Segment Start: SUPPLIED DATA
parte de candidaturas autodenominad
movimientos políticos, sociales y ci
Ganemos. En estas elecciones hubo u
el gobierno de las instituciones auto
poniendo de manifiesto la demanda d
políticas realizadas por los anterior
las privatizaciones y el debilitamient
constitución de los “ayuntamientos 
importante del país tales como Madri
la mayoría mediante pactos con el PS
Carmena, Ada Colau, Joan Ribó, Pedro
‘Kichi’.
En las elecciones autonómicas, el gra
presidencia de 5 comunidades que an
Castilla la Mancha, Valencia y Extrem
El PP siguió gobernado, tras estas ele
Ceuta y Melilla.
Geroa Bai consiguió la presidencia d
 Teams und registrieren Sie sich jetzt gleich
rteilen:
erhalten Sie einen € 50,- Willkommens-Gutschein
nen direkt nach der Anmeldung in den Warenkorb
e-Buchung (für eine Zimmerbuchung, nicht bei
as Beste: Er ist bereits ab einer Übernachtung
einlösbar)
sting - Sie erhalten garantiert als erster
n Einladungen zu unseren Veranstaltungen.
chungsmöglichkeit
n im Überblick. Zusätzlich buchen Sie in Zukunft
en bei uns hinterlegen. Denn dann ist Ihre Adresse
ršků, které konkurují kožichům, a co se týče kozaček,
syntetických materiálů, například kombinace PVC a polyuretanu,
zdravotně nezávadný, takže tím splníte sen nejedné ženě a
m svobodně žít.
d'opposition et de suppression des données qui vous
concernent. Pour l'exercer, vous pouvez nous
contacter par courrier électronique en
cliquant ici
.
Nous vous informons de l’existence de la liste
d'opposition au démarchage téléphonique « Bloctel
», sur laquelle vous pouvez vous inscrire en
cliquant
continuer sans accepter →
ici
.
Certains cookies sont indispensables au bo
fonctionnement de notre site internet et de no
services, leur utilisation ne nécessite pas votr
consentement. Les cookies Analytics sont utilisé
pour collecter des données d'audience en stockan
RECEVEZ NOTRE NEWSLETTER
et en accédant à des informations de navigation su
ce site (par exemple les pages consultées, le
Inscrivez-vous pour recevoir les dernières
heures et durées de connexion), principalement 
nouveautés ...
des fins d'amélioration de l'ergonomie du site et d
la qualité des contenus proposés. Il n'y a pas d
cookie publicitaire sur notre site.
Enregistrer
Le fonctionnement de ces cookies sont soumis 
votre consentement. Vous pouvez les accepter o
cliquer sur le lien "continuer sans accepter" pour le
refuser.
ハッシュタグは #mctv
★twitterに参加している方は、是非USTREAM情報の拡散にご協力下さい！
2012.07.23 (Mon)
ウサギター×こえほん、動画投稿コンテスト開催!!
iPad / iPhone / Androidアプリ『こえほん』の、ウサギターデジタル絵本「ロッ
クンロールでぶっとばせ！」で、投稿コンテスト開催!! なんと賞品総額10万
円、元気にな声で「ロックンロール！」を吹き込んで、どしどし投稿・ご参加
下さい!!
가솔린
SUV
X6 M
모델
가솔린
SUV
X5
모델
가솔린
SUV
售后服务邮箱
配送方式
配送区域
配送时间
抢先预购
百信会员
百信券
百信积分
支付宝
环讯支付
Segment End: SUPPLIED DATA
Segment Start: SUPPLIED DATA
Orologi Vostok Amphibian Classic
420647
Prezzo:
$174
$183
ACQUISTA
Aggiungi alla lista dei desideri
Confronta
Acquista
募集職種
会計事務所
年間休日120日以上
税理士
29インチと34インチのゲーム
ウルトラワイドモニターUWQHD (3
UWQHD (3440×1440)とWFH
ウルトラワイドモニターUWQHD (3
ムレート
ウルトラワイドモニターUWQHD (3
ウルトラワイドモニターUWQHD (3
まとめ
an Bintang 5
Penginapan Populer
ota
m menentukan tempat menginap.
Segment End: SUPPLIED DATA
## JOB ITEM
Above are the records. Print exactly, and only, the lines from the line with "e-Buchung (für eine Zimmerbuchung, nicht bei" to the line with "Le fonctionnement de ces cookies sont soumis", both inclusive.

## YOUR SOLUTION
e-Buchung (für eine Zimmerbuchung, nicht bei
as Beste: Er ist bereits ab einer Übernachtung
einlösbar)
sting - Sie erhalten garantiert als erster
n Einladungen zu unseren Veranstaltungen.
chungsmöglichkeit
n im Überblick. Zusätzlich buchen Sie in Zukunft
en bei uns hinterlegen. Denn dann ist Ihre Adresse
ršků, které konkurují kožichům, a co se týče kozaček,
syntetických materiálů, například kombinace PVC a polyuretanu,
zdravotně nezávadný, takže tím splníte sen nejedné ženě a
m svobodně žít.
d'opposition et de suppression des données qui vous
concernent. Pour l'exercer, vous pouvez nous
contacter par courrier électronique en
cliquant ici
.
Nous vous informons de l’existence de la liste
d'opposition au démarchage téléphonique « Bloctel
», sur laquelle vous pouvez vous inscrire en
cliquant
continuer sans accepter →
ici
.
Certains cookies sont indispensables au bo
fonctionnement de notre site internet et de no
services, leur utilisation ne nécessite pas votr
consentement. Les cookies Analytics sont utilisé
pour collecter des données d'audience en stockan
RECEVEZ NOTRE NEWSLETTER
et en accédant à des informations de navigation su
ce site (par exemple les pages consultées, le
Inscrivez-vous pour recevoir les dernières
heures et durées de connexion), principalement 
nouveautés ...
des fins d'amélioration de l'ergonomie du site et d
la qualité des contenus proposés. Il n'y a pas d
cookie publicitaire sur notre site.
Enregistrer
Le fonctionnement de ces cookies sont soumis 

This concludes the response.